Representation of manual actions for adaptive alignment in human-robot-cooperation

Priming of relevant motor degrees of freedom to achieve rapid alignment of motor actions can be conceptualised as the rapid selection of low-dimensional action manifolds that capture the essential motor degrees of freedom. The present project investigates the construction of such manifolds from training data and how observed action trajectories can be decomposed into traversals of manifolds from a previously acquired repertoire. To this end we focus on manual actions of an anthropomorphic hand and combine Unsupervised Kernel Regression (UKR, a recent statistical learning method) with Competitive Layer Models (CLM, a recurrent neural network architecture) to solve the tasks of manifold construction and dynamic action segmentation.

Recording manual actions

In the initial preparatory phase of the project, we needed to generate manual data from human demonstrations as a basis for the subsequent project work. As input device, we utilised a hand-mounted dataglove. With the aid of a two-step procedure, we achieved to robustly map manual demonstrations in form of dataglove sensor readings onto an intermediate human-like hand model and finally onto our robotic hand - the Shadow Dextrous Hand. As first manual action to investigate, we chose the movement of turning a bottle cap and therefore, we recorded several sequences of corresponding hand postures for different cap radii.

Construction of low-dimensional action manifolds

Starting from our earlier work on dextrous grasping and Grasp Manifolds , we proposed a related representation for manipulation movements or dextrous manipulation, respectively. The main idea is to construct manifolds embedded in the finger joint angle space which represent the subspace of hand postures associated with the targeted manipulation movement. In contrast to our grasping approach, we now aim at representing sequences of hand postures corresponding to whole movement cycles instead of single final grasp postures in the manifold. To this end, we used Unsupervised Kernel Regression, a recent approach to non-linear manifold learning and provided some extensions to this approach to enable the method to represent (periodic) sequences of human motion capture data in a highly structured way.


Isomap embedding of the cap turning data	Initialisation of UKR's latent space	Latent space after training

More specific, we designed these manifolds such that specific movement parameters - and especially the advance in time - are explicitly represented by distinct manifold dimensions. Once successfully generated, such structured manifolds allow for very easy and purposive navigation within the manifold and thus to reproduce or synthesise unseen movements of the represented class .

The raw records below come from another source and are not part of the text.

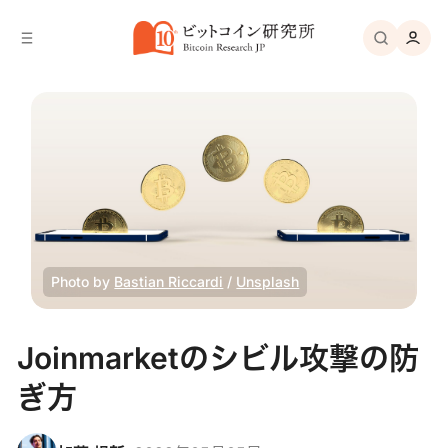
バ
へ
ー
移
へ
動
移
動
Photo by
Bastian Riccardi
/
Unsplash
Joinmarketのシビル攻撃の防
ぎ方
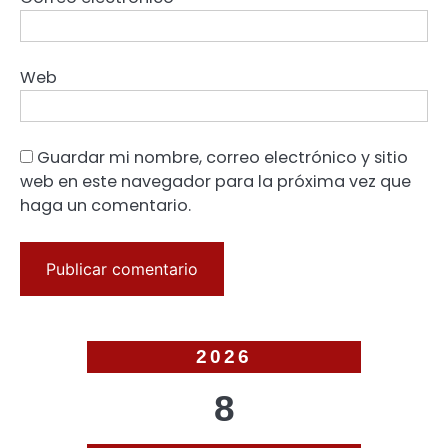
Web
Guardar mi nombre, correo electrónico y sitio
web en este navegador para la próxima vez que
haga un comentario.
2026
8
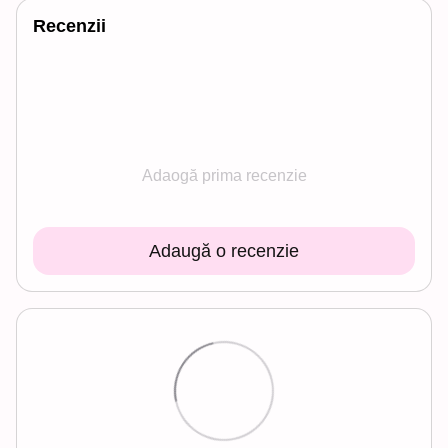
Recenzii
Adaogă prima recenzie
Adaugă o recenzie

For a short demonstration, please visit the (external) movie page.

Current work: Dynamic action segmentation

Our current work deals with the segmentation of demonstrated action sequences. We therefore combined the Competitive Layer Models (CLM) with the above presented Manipulation Manifolds or their underlying method of Unsupervised Kernel Regression (UKR) such that each layer of the CLM corresponds to one specific, previously trained UKR movement manifold of the covered repertoire. The CLM dynamics then decomposes the presented sequence of motion data by assigning each trajectory point to the CLM layer associated with the "best matching" UKR manifold. As "best matching" UKR manifold, we denote that one which would be best capable to reproduce the presented trajectory point in the presented context ("trajectory data history/neighbourhood").